JOB -
Give back every record below word for word, with the pictures omitted.

DATASET RECORDS -
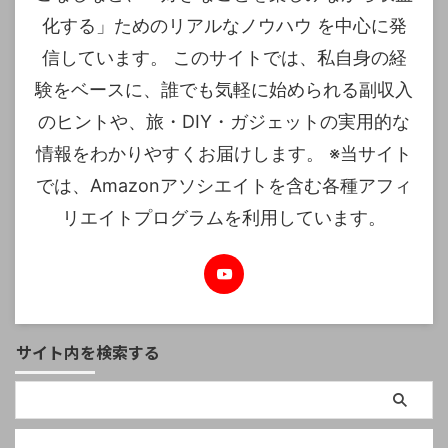
化する」ためのリアルなノウハウ を中心に発
信しています。 このサイトでは、私自身の経
験をベースに、誰でも気軽に始められる副収入
のヒントや、旅・DIY・ガジェットの実用的な
情報をわかりやすくお届けします。 ※当サイト
では、Amazonアソシエイトを含む各種アフィ
リエイトプログラムを利用しています。
サイト内を検索する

WRITTEN ANSWER -
化する」ためのリアルなノウハウ を中心に発
信しています。 このサイトでは、私自身の経
験をベースに、誰でも気軽に始められる副収入
のヒントや、旅・DIY・ガジェットの実用的な
情報をわかりやすくお届けします。 ※当サイト
では、Amazonアソシエイトを含む各種アフィ
リエイトプログラムを利用しています。
サイト内を検索する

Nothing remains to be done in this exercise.